62. L’un de ces documents mentionnait en particulier un document wordpad (« le courriel à un ami ») qui avait été découvert sur une clé USB et qui se présentait comme un courriel privé où étaient évoqués les conditions climatiques du moment et les préparatifs d’un mariage islamique prévu « après le 15 et avant le 20 du mois », mais que la police considérait comme un message codé indiquant un attentat imminent. Il poursuivait ainsi :

« Nous pensons en particulier que votre client s’est associé avec d’autres personnes actuellement placées en garde à vue dans le but de perpétrer des assassinats à l’aide d’engins explosifs. Il est aussi soupçonné de posséder des articles susceptibles d’être utilisés à des fins terroristes. »

63. Le document en question répertoriait plusieurs cartes où certains endroits étaient surlignés et des photos de lieux publics du nord-ouest de l’Angleterre. Il signalait également que le numéro de téléphone de M. Sher était enregistré dans un téléphone mobile appartenant à un autre suspect.

64. Ce document donna lieu à une série d’interrogatoires menés le 19 avril, au cours desquels des questions précises furent posées à M. Sher au sujet de ce qu’il savait de ces pièces et des autres éléments. Le requérant ne répondit pas aux questions qui lui furent posées. Ces interrogatoires durèrent environ quatre heures et demie au total.

=== Consigne 1 ===
Recopiez le passage de l'extrait depuis « 64. Ce document » jusqu'à « demie au total. » inclus.
=== Consigne 2 ===
Indiquez si chacune des affirmations suivantes est conforme à l'extrait, en répondant par oui ou par non et en citant les mots de l'extrait qui permettent de trancher. (a) La police voyait dans le document wordpad un message codé annonçant un attentat imminent. (b) Le numéro de téléphone de M. Sher était enregistré dans un téléphone mobile qui lui appartenait. (c) Les interrogatoires du 19 avril durèrent environ six heures au total.

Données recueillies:

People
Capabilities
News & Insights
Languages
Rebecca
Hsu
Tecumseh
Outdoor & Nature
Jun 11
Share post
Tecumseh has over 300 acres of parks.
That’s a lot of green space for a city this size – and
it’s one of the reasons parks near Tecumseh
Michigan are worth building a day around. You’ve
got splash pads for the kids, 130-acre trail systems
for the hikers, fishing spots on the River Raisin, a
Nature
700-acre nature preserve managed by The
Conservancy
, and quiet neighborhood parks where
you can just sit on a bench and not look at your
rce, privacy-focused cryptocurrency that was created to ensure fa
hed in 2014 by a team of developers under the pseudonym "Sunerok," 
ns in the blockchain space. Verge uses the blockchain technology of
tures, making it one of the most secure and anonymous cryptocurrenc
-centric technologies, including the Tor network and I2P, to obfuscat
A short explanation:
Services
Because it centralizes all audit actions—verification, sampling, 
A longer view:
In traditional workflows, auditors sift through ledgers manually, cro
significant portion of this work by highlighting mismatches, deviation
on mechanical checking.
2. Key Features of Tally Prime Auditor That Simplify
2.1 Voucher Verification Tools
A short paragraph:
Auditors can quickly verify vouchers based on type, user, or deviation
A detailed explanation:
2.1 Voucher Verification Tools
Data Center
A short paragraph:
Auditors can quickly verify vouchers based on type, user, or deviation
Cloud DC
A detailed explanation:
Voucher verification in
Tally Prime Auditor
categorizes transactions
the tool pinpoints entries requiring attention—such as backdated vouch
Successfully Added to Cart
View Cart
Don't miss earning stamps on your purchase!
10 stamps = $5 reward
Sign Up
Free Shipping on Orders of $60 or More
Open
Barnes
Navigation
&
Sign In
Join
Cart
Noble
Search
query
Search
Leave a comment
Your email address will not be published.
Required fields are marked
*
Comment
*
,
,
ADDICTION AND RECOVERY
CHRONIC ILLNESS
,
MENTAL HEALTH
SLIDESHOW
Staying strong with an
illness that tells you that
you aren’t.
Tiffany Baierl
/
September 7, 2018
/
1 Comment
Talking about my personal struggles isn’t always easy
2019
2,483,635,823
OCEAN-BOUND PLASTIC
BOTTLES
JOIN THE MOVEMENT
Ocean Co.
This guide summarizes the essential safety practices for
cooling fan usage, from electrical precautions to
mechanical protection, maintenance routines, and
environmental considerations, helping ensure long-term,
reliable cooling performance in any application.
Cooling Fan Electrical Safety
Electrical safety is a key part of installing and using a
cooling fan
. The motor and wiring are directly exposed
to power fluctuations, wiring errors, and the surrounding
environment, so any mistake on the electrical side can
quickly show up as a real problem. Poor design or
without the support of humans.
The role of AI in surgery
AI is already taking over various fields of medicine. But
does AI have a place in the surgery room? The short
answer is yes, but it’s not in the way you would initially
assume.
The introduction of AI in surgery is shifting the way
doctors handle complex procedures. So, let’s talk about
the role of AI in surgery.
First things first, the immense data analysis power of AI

=== Corrigé 1 ===
64. Ce document donna lieu à une série d’interrogatoires menés le 19 avril, au cours desquels des questions précises furent posées à M. Sher au sujet de ce qu’il savait de ces pièces et des autres éléments. Le requérant ne répondit pas aux questions qui lui furent posées. Ces interrogatoires durèrent environ quatre heures et demie au total.

=== Corrigé 2 ===
(a) Oui : « que la police considérait comme un message codé indiquant un attentat imminent ».
(b) Non : « le numéro de téléphone de M. Sher était enregistré dans un téléphone mobile appartenant à un autre suspect ».
(c) Non : « Ces interrogatoires durèrent environ quatre heures et demie au total. »